Nach Freuds Triebtheorie durchlaufen die Triebe in der Kindheit folgende verschiedene charakteristische Entwicklungsphasen: eine orale, anale, phallische (= ödipale), Latenz- und schließlich eine genitale Phase (siehe Triebtheorie). Störungen der Libidoentwicklung führen nach Freud zu psychischen Störungen.

Gilles Deleuze und Félix Guattari definierten und verwendeten den Begriff Libido jedenfalls weiter als Sexualtrieb, z. B. als freie Energie, als Wunsch, als „Sexualenergie, die alles besetzt“.

Carl Gustav Jung verstand in seiner Lehre der analytischen Psychologie unter der Libido allgemein jede psychische Energie eines Menschen.

Geschlechterunterschiede in der Libido

Viele verschiedene wissenschaftliche Untersuchungen haben gezeigt, dass Männer einen stärkeren sexuellen Trieb als Frauen haben, der anhand von Indikatoren wie spontane Gedanken über Sex, der Häufigkeit und Diversität sexueller Fantasien, bevorzugter Häufigkeit des Geschlechtsverkehrs, bevorzugte Zahl der Sexualpartner, Masturbation, Vorlieben für verschiedene Sexualpraktiken, Bereitschaft, auf Sex zu verzichten und für Sex auf andere Dinge zu verzichten, Initiieren und Ablehnung von Sex und weiteren Indikatoren gemessen wurde.

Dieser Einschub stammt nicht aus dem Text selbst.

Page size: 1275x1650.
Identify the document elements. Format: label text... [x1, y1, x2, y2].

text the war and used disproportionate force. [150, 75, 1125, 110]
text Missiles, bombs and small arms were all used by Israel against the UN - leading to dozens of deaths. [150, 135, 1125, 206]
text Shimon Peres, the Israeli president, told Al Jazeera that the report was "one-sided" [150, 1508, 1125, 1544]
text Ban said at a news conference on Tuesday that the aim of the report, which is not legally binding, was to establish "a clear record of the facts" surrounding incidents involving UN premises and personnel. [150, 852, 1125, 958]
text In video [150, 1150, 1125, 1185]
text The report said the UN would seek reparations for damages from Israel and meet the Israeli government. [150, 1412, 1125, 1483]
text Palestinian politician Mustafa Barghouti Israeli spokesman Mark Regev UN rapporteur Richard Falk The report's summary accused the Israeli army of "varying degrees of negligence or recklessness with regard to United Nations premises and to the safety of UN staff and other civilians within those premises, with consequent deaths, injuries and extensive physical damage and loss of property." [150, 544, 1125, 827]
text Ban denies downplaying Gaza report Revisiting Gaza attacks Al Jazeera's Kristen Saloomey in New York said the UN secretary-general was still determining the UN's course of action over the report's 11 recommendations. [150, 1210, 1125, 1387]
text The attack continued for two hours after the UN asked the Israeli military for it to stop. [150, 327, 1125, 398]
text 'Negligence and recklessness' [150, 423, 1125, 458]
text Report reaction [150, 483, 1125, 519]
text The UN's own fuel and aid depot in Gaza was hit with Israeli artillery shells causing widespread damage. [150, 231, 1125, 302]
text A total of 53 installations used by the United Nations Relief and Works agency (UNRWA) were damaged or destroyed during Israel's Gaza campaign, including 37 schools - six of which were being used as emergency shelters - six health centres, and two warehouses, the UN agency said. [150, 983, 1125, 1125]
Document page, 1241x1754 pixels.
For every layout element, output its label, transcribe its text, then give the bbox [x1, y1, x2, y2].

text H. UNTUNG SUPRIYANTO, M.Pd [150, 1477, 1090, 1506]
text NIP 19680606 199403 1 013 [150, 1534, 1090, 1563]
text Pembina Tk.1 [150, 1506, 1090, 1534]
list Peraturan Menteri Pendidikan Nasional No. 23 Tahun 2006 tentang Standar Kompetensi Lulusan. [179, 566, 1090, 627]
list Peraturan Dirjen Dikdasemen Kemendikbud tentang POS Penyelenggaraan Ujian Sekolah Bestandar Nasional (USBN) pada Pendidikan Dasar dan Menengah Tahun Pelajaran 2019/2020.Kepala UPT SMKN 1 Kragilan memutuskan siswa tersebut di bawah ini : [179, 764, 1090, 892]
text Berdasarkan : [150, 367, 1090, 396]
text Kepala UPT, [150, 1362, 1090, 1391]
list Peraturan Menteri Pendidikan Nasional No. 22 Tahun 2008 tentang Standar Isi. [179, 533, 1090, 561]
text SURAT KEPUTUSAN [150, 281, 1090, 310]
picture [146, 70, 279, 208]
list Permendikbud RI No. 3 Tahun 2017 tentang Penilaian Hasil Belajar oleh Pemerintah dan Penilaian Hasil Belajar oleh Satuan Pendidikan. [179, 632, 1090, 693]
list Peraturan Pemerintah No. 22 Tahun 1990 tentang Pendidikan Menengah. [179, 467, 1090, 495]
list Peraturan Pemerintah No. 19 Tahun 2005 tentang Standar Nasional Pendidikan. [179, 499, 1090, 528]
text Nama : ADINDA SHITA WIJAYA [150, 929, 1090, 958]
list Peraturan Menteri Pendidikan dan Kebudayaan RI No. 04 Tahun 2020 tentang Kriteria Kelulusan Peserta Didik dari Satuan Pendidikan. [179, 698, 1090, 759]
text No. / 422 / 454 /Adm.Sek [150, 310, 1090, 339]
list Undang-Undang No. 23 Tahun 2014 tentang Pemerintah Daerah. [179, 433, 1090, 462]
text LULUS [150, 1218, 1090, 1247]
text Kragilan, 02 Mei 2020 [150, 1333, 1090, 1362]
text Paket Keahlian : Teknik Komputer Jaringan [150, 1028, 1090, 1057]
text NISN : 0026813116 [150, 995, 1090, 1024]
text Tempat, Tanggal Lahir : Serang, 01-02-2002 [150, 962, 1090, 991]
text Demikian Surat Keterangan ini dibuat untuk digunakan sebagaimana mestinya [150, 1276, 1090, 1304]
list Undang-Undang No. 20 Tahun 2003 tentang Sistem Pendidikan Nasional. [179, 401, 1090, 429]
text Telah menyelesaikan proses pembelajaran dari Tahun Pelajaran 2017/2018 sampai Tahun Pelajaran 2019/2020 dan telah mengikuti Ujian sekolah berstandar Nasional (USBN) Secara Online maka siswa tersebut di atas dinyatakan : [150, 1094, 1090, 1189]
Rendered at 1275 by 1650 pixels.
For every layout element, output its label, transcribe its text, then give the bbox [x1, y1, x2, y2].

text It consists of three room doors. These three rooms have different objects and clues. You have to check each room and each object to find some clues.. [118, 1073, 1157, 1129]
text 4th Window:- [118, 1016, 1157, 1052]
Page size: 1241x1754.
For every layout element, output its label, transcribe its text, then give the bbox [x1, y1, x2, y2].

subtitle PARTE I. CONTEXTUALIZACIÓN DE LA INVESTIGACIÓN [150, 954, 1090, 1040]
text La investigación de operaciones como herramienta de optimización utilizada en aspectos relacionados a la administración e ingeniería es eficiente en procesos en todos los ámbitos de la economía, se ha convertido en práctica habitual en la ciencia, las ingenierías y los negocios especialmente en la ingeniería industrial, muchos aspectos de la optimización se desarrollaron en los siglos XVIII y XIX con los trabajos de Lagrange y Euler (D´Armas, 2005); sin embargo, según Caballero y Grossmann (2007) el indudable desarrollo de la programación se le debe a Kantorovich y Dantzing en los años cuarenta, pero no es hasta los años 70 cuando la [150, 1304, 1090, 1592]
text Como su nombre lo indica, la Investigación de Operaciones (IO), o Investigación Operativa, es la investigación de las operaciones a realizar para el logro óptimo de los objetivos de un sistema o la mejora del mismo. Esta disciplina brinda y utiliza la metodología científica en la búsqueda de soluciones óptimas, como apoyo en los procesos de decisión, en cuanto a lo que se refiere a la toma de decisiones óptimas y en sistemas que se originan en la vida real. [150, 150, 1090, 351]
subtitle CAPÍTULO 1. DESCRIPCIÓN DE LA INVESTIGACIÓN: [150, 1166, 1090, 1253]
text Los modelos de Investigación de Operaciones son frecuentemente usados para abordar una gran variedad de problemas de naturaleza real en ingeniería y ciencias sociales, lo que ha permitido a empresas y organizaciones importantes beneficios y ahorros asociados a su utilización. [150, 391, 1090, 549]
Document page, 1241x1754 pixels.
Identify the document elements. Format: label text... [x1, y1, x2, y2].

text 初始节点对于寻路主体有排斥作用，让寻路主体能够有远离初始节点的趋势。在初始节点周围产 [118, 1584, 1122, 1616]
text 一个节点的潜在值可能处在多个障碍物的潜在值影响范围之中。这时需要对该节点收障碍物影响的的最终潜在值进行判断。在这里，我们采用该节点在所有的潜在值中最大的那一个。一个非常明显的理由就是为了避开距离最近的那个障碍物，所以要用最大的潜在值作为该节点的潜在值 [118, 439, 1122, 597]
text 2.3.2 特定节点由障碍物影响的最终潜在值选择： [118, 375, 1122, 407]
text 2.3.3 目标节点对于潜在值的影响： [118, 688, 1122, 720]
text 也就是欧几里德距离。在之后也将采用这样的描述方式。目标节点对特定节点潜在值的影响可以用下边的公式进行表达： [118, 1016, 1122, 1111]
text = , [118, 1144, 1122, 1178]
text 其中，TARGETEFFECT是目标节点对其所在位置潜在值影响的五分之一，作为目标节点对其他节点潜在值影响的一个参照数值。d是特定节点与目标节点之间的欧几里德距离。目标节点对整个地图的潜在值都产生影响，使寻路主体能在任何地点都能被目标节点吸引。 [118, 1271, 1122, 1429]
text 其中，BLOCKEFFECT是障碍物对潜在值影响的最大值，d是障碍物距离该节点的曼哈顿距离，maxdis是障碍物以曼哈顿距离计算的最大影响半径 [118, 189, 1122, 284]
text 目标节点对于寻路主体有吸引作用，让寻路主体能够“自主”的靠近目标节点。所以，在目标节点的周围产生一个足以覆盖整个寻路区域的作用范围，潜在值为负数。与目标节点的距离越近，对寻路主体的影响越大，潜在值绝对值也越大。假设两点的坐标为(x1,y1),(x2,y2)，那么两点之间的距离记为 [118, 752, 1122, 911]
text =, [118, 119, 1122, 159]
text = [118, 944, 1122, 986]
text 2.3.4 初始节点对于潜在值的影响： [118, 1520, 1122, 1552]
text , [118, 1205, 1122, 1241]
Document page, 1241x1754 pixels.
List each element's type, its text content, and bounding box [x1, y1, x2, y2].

Die Libido des Mannes ist sehr stark abhängig von der Produktion des männlichen Sexualhormones Testosteron. Bei Testosteronspiegeln unter 15 nmol/l ist ein Libidoverlust wahrscheinlicher; bei Spiegeln unter 10 nmol/l nimmt die Wahrscheinlichkeit von Depressionen und Schlafstörungen zu. Hitzewallungen und erektile Dysfunktion werden meist erst bei unter 8 nmol/l beobachtet.

Auch die weibliche Libido ist hormonabhängig. Mangelnde Libido wird als Frigidität bezeichnet.

Auch verschiedene Medikamente können für einen Verlust der Libido verantwortlich sein, beispielsweise Trenbolon, Finasterid oder verschiedene Steroidhormone.